Femme et femmes.

Femme et femmes.

Il est du devoir du pouvoir public de lutter efficacement et avec la plus grande détermination, contre toute forme de violence. Il lui incombe non seulement de protéger les victimes, de les sécuriser et de les soustraire à cette condition avilissante, mais également de prendre en charge l’agresseur, de l’astreindre à un suivi psychologique et d’user de la loi pour lui signifier les limites à ne pas outre passer. La victime doit bénéficier non seulement d’un abri de refuge mais aussi d’une allocation et d’un soutien qui restaure son intégrité brisée ou fêlée et de l’aider à se reconstruire.

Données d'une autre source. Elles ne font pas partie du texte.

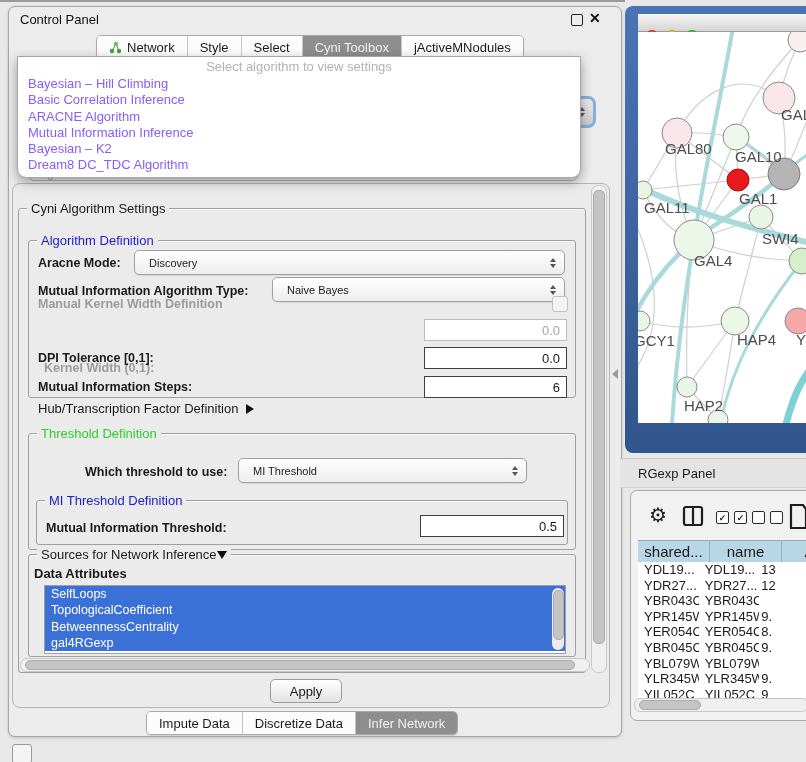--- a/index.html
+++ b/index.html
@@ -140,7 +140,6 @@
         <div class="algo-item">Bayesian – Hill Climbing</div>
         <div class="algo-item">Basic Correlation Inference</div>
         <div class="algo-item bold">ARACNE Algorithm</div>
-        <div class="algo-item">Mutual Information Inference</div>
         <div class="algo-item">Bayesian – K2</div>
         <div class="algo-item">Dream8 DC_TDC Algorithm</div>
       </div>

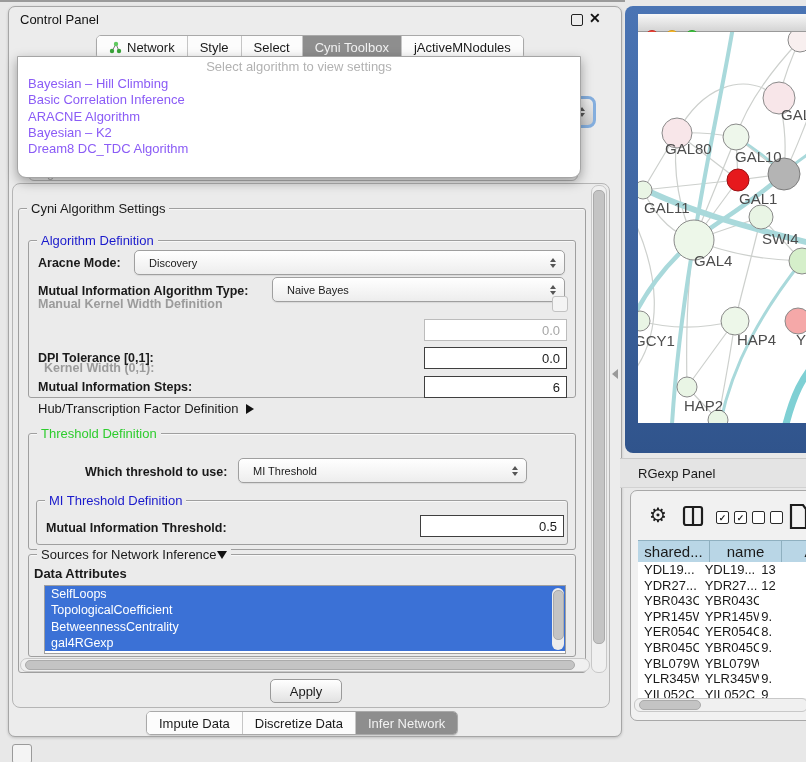--- a/index.html
+++ b/index.html
@@ -174,7 +174,7 @@
   </div>
   <div class="abs flabel dis" style="left:38px;top:297px;">Manual Kernel Width Definition</div>
   <div class="abs cbx" style="left:552px;top:296px;"></div>
-  <div class="abs flabel dis" style="left:44px;top:323px;margin-top:38px;">Kernel Width (0,1):</div>
+  <div class="abs flabel dis" style="left:24px;top:323px;">Kernel Width (0,1):</div>
   <div class="abs tinput dis" style="left:424px;top:319px;width:143px;height:22px;">0.0</div>
   <div class="abs flabel" style="left:38px;top:351px;">DPI Tolerance [0,1]:</div>
   <div class="abs tinput en" style="left:424px;top:347px;width:143px;height:22px;">0.0</div>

Certes, nous avons été les pionniers de la libération de la femme dans le monde arabe avec le code du statut personnel, qui constitue une avancée remarquable dans le monde arabe et au-delà, mais la femme n’est pas pour autant rétablie dans ses droits. Le poids de la tradition et l’éducation opèrent comme une force indéniable de résistance et de repli. Malheureusement, ce sont souvent les femmes, elles-mêmes, qui entretiennent, à travers l’éducation dispensée à leurs enfants, la prétendue prééminence masculine. Il en découle qu’un travail massif de sensibilisation en profondeur, doit être entrepris dans ce sens. Il s’agit d’un processus de longue haleine qui nécessitera un certain temps pour porter ses fruits. Je suis de ceux qui attachent autant d’intérêt à l’accompagnement, à la persuasion, à la pédagogie qu’à la répression.

De ce fait, j’ai une certaine appréhension vis-à-vis de la facilité qui se contente de légiférer, d’édicter et de promulguer des lois. Souvent, l’outil juridique s’il n’est pas accompagné d’un travail de fond suscitant l’adhésion générale se révèle plutôt un outil de clivage. Rien n’est plus cher à mes yeux que l’union des tunisiens, je parle d’union et non d’unité. Les tunisiens dans l’union sont à la fois unitaires autour de l’essentiel et multiples de par la liberté que leur offre la diversité. Chaque fois que notre peuple a été uni, il a accompli de grandes avancées historiques, alors que le clivage et la division font le lit de la faiblesse et de l’asservissement.

 

L’injustice est, justement, un des facteurs les plus clivant, elle favorise le désengagement et le rejet de l’appartenance à l’entité nationale, c'est-à-dire au destin commun. En raison de cela, j’attache un intérêt particulier à combattre l’injustice qui frappe les femmes.

 

La femme, cet être précieux dans sa spécificité ne devrait plus souffrir de la maltraitance de notre société. Je suis épaté par ces femmes qui n’assurent pas moins de trois vies. Elles sont des professionnelles actives, des mères attentionnées, en charge des tâches domestiques, suivent la scolarité des enfants et s’engagent dans la vie politique ou associative. Or quel que soit le champ d’activité, elles doivent se battre pour combattre le handicap injuste du genre. Au travail, elles sont sous rétribuées jusqu’à 30% moins que les hommes, à égalité de compétence et de diplômes. Au foyer, elles souffrent souvent du manque de soutien du conjoint. Dans la vie publique, elles ont du mal à accéder aux premières responsabilités.

Les lois électorales, en vigueur depuis la révolution, ont certes permis des avancées indéniables, pour dégager certains obstacles qui empêchaient l’accès des femmes aux responsabilités politiques. Néanmoins, les exigences de parité ont été établies, sans tenir compte du réel degré de motivation et d’aptitude de la femme à la vie publique. Ainsi, nous avons eu droit à un ratissage largua manu et à une chasse aux candidates pour combler les listes. Certaines n’étaient pas nanties pour assurer des fonctions de cet ordre, ce qui a porté préjudice à l’image de la femme. Il s’agit d’une pratique contre-productive et d’apparat, nuisible, à travers quelques exemples d’impréparation médiatisés.

 

A cela, je préfère une démarche sereine, réfléchie, menée en profondeur qui amènerait à un changement des mentalités. La bataille sera gagnée le jour où l’entreprise embauchera la femme sans se soucier de son genre et sans considérer la maternité comme un drame de nature à entraver la bonne marche de l’entreprise. La bataille sera gagnée, le jour où les conjoints s’impliqueront naturellement dans l’activité ménagère et dans le suivi de la scolarité des enfants. Le jour où les femmes se retrouveront dans les instances dirigeantes des partis politiques et des associations, en nombre et en qualité. Un certain chemin a été parcouru mais il reste encore beaucoup à réaliser toujours en profondeur mais sans brutalité.